EXERCISE DATA —
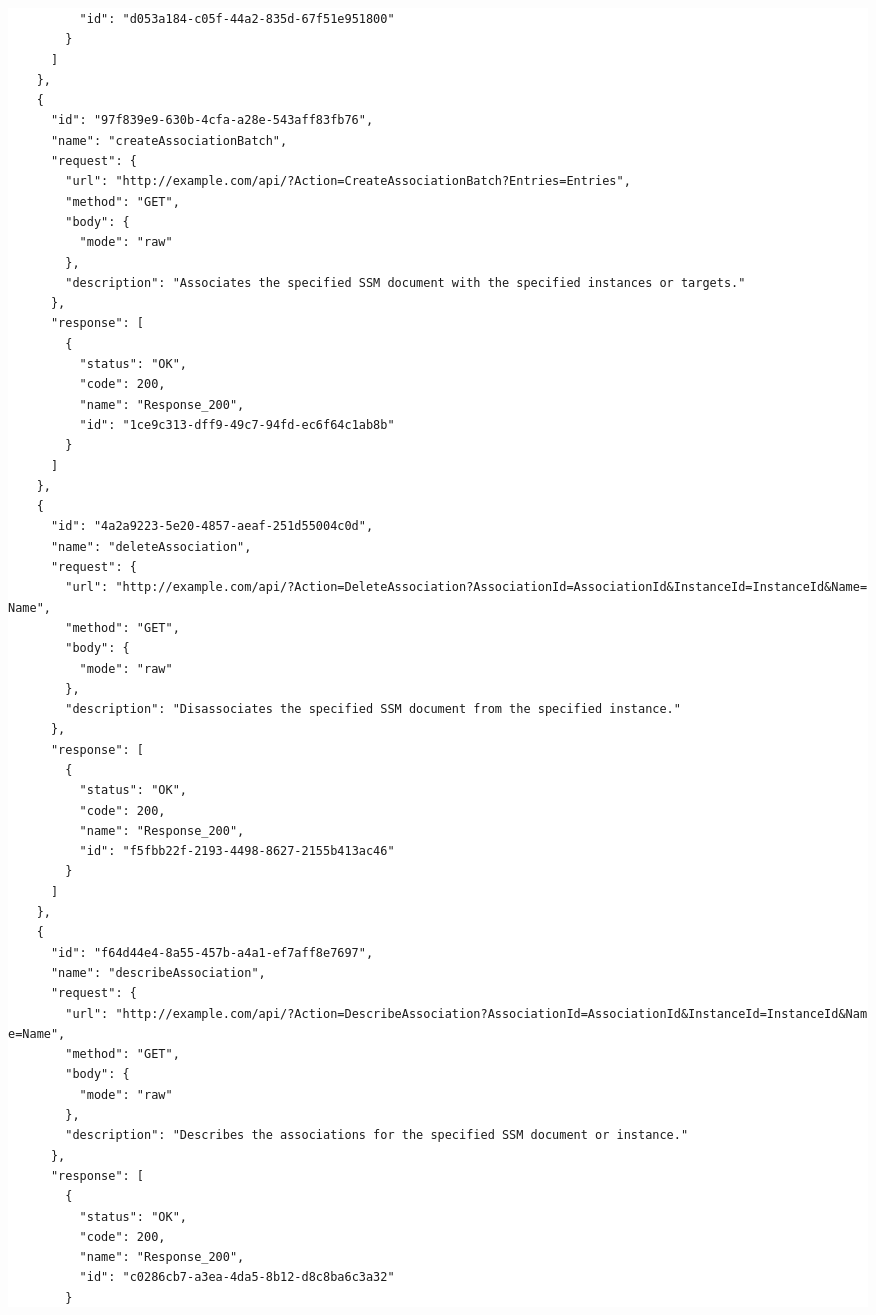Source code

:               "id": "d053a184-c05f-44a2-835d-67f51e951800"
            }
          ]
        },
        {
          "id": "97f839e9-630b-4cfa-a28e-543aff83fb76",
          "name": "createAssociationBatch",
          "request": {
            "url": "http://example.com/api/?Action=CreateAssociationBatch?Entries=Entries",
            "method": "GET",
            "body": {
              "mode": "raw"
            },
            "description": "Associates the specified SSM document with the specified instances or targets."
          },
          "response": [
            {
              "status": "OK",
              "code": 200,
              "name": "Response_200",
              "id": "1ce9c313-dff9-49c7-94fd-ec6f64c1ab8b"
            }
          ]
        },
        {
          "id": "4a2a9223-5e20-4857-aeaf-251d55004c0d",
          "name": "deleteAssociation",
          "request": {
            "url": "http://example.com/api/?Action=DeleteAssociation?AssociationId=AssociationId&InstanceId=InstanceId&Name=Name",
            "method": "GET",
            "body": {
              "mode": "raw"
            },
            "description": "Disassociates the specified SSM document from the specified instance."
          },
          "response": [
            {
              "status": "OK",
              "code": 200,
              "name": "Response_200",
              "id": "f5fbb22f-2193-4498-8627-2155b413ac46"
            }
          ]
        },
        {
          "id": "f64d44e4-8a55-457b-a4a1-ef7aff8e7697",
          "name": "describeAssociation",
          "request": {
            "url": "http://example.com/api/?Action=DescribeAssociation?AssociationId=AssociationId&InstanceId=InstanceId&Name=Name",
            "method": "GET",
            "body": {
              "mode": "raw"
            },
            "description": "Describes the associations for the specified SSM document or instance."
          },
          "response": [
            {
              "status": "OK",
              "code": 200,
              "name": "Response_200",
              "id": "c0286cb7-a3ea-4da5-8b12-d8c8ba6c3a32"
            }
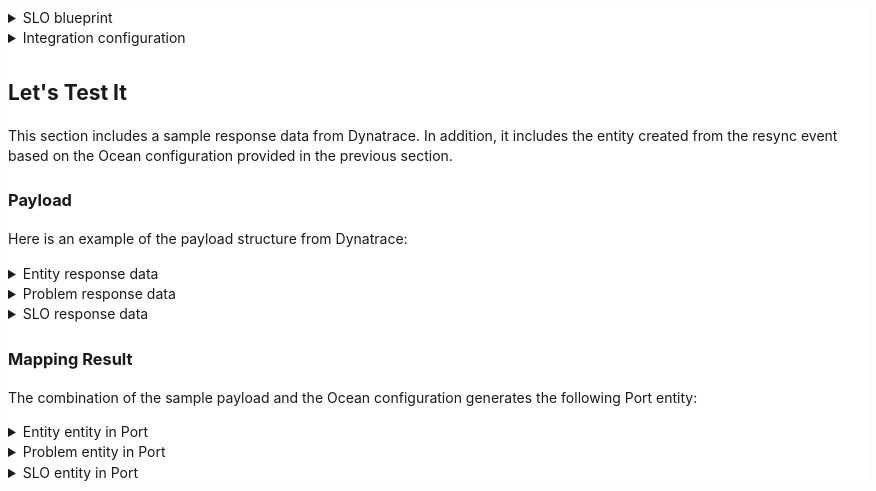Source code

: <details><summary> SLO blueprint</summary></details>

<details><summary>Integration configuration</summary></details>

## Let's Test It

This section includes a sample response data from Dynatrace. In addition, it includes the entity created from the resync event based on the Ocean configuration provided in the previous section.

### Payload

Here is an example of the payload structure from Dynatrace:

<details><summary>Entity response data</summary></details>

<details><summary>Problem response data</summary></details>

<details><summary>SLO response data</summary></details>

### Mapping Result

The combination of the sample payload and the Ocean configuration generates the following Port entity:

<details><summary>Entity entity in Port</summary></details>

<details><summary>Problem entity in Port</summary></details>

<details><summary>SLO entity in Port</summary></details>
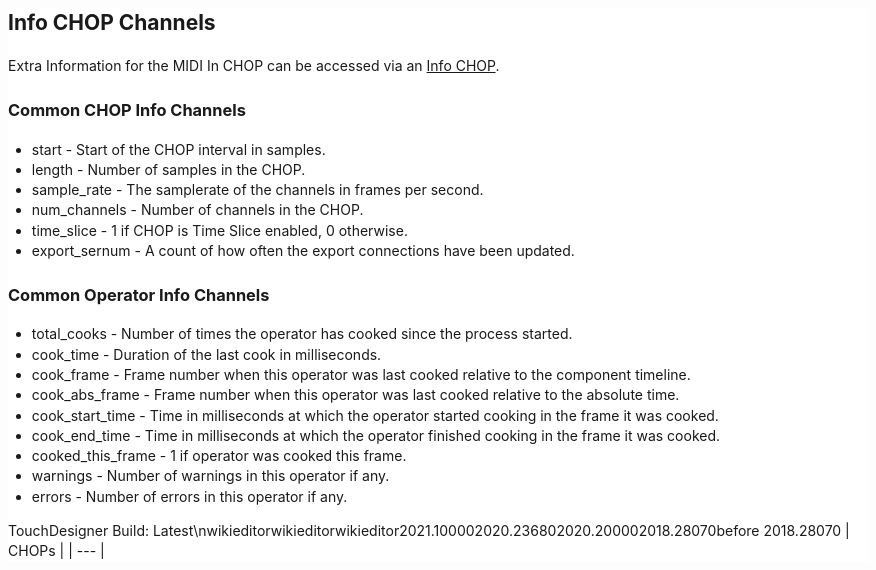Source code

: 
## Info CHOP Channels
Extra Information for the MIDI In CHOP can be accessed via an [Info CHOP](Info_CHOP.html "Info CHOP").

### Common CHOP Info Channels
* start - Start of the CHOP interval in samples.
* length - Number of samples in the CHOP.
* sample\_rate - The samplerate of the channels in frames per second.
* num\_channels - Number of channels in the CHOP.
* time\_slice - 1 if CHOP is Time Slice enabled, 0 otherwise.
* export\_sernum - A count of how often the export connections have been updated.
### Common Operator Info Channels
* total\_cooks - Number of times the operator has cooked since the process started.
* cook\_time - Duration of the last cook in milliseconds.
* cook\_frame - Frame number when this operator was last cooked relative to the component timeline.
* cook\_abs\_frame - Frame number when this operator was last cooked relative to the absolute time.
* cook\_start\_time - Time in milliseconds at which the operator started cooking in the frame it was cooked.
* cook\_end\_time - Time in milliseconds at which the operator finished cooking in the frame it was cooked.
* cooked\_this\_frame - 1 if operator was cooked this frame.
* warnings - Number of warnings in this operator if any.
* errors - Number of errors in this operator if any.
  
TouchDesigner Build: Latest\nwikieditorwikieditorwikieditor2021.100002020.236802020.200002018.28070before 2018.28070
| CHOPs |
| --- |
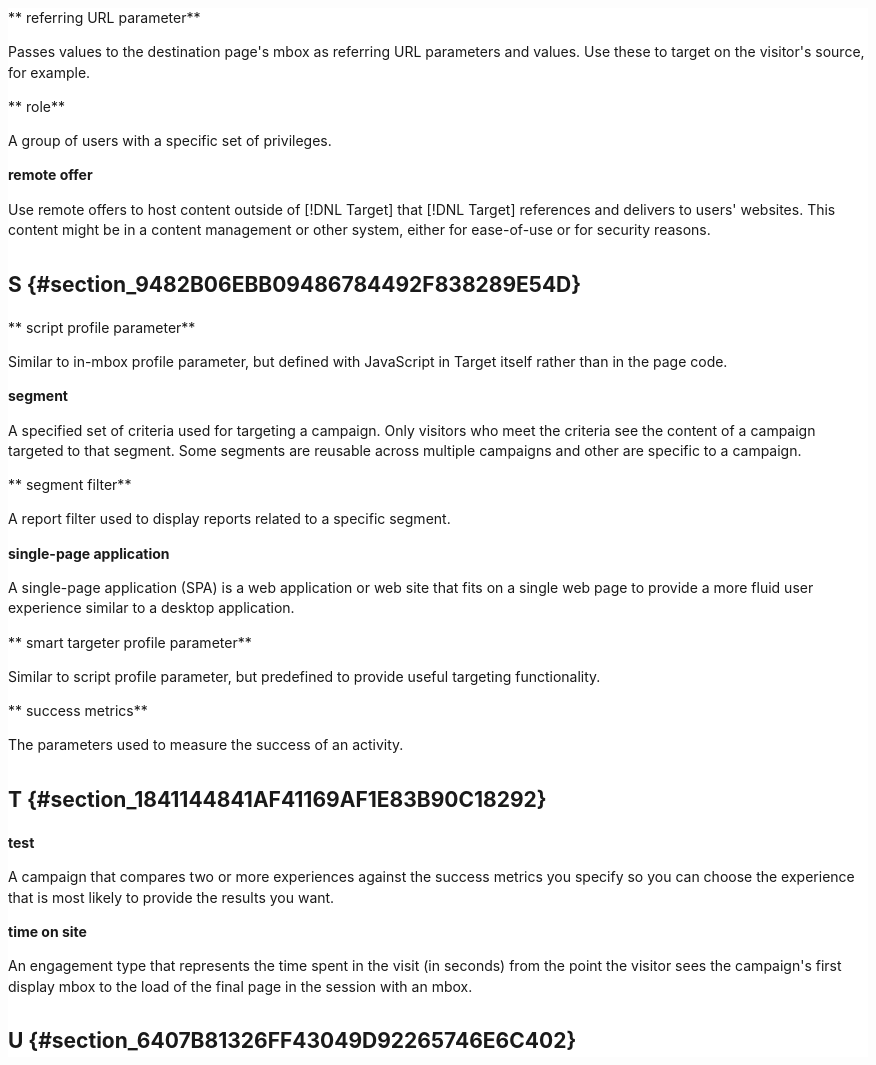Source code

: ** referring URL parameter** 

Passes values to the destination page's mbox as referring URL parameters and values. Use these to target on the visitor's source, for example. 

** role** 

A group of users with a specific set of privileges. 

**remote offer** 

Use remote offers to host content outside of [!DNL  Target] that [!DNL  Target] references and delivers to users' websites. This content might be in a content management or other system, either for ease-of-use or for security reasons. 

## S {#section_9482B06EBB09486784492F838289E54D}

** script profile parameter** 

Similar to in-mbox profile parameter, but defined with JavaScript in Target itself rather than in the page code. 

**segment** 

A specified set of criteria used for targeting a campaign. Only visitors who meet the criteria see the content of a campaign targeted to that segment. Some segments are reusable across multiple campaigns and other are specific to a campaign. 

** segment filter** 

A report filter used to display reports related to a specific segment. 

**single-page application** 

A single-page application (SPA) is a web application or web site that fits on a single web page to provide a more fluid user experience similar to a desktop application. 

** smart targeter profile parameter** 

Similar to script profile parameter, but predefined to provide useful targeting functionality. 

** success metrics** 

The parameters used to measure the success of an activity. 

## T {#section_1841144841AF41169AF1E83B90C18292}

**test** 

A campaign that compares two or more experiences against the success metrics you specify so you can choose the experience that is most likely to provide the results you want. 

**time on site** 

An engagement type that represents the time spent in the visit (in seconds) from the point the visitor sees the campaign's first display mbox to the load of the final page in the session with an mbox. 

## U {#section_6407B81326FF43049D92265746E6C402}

WHAT YOU NEED TO DO — Give only the number of lines in the listing above that include the string "success".

THE COMPLETED TASK — 3